Stored entries ->
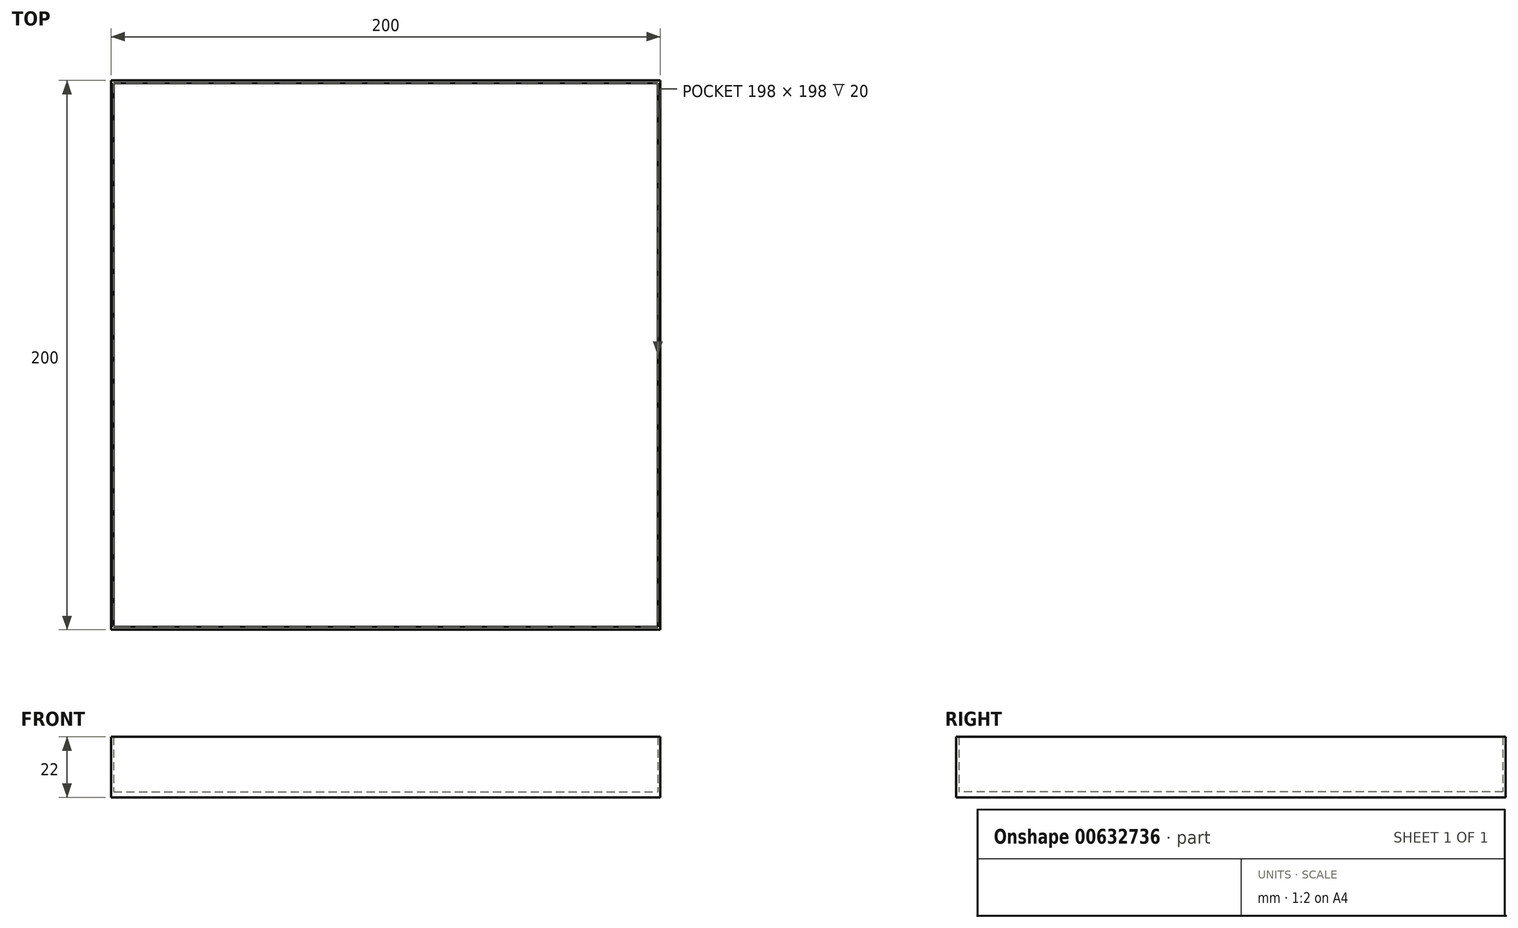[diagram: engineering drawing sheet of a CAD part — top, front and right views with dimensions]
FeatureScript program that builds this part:
annotation { "Feature Type Name" : "Feature", "Feature Type Description" : "" }
export const myFeature = defineFeature(function(context is Context, id is Id, definition is map)
    precondition{}
    {
        {
            var Q0;
            Q0=qCreatedBy(makeId("Top.planeOp"),FACE);
            var sketch = newSketch(context, id + "F0", { "sketchPlane" : qUnion([Q0])});
            skLineSegment(sketch, "E0.bottom", {"start": v(100, 100) * mm, "end": v(-100, 100) * mm});
            skLineSegment(sketch, "E0.top", {"start": v(100, -100) * mm, "end": v(-100, -100) * mm});
            skLineSegment(sketch, "E0.left", {"start": v(100, 100) * mm, "end": v(100, -100) * mm});
            skLineSegment(sketch, "E0.right", {"start": v(-100, 100) * mm, "end": v(-100, -100) * mm});
            skPoint(sketch, "E0.middle", {"position": v(0, 0) * mm});
            skLineSegment(sketch, "E1.bottom", {"start": v(-99, 99) * mm, "end": v(99, 99) * mm});
            skLineSegment(sketch, "E1.top", {"start": v(-99, -99) * mm, "end": v(99, -99) * mm});
            skLineSegment(sketch, "E1.left", {"start": v(-99, 99) * mm, "end": v(-99, -99) * mm});
            skLineSegment(sketch, "E1.right", {"start": v(99, 99) * mm, "end": v(99, -99) * mm});
            skSolve(sketch);
        }
        {
            var Q0;
            Q0 = qSketchRegion(id + "F0", true);
            extrude(context, id + "F1", {"entities" : qUnion([Q0]), "depth" : 20 * mm, "offsetDistance" : 25 * mm});
        }
        {
            var Q0;
            Q0=qCreatedBy(makeId("Top.planeOp"),FACE);
            var sketch = newSketch(context, id + "F2", { "sketchPlane" : qUnion([Q0])});
            skLineSegment(sketch, "E2.bottom", {"start": v(-100, 100) * mm, "end": v(100, 100) * mm});
            skLineSegment(sketch, "E2.top", {"start": v(-100, -100) * mm, "end": v(100, -100) * mm});
            skLineSegment(sketch, "E2.left", {"start": v(-100, 100) * mm, "end": v(-100, -100) * mm});
            skLineSegment(sketch, "E2.right", {"start": v(100, 100) * mm, "end": v(100, -100) * mm});
            skPoint(sketch, "E2.middle", {"position": v(0, 0) * mm});
            skSolve(sketch);
        }
        {
            var Q0;
            Q0=makeQuery(id+"F2.imprint","IMPRINT",FACE,{"disambiguationData":[TD([[makeQuery(id+"F2.imprint","IMPRINT",EDGE,{"derivedFrom":sQuery(id+"F2.wireOp",EDGE,"E2.bottom")}),-1.0]])]});
            extrude(context, id + "F3", {"entities" : qUnion([Q0]), "operationType" : NewBodyOperationType.ADD, "oppositeDirection" : true, "depth" : 2 * mm, "offsetDistance" : 25 * mm});
        }
    });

Goal of the exercise -> Report every line in the rows above that contains the string "true", treating uppercase and lowercase letters as different.

Complete answer ->
            Q0 = qSketchRegion(id + "F0", true);
            extrude(context, id + "F3", {"entities" : qUnion([Q0]), "operationType" : NewBodyOperationType.ADD, "oppositeDirection" : true, "depth" : 2 * mm, "offsetDistance" : 25 * mm});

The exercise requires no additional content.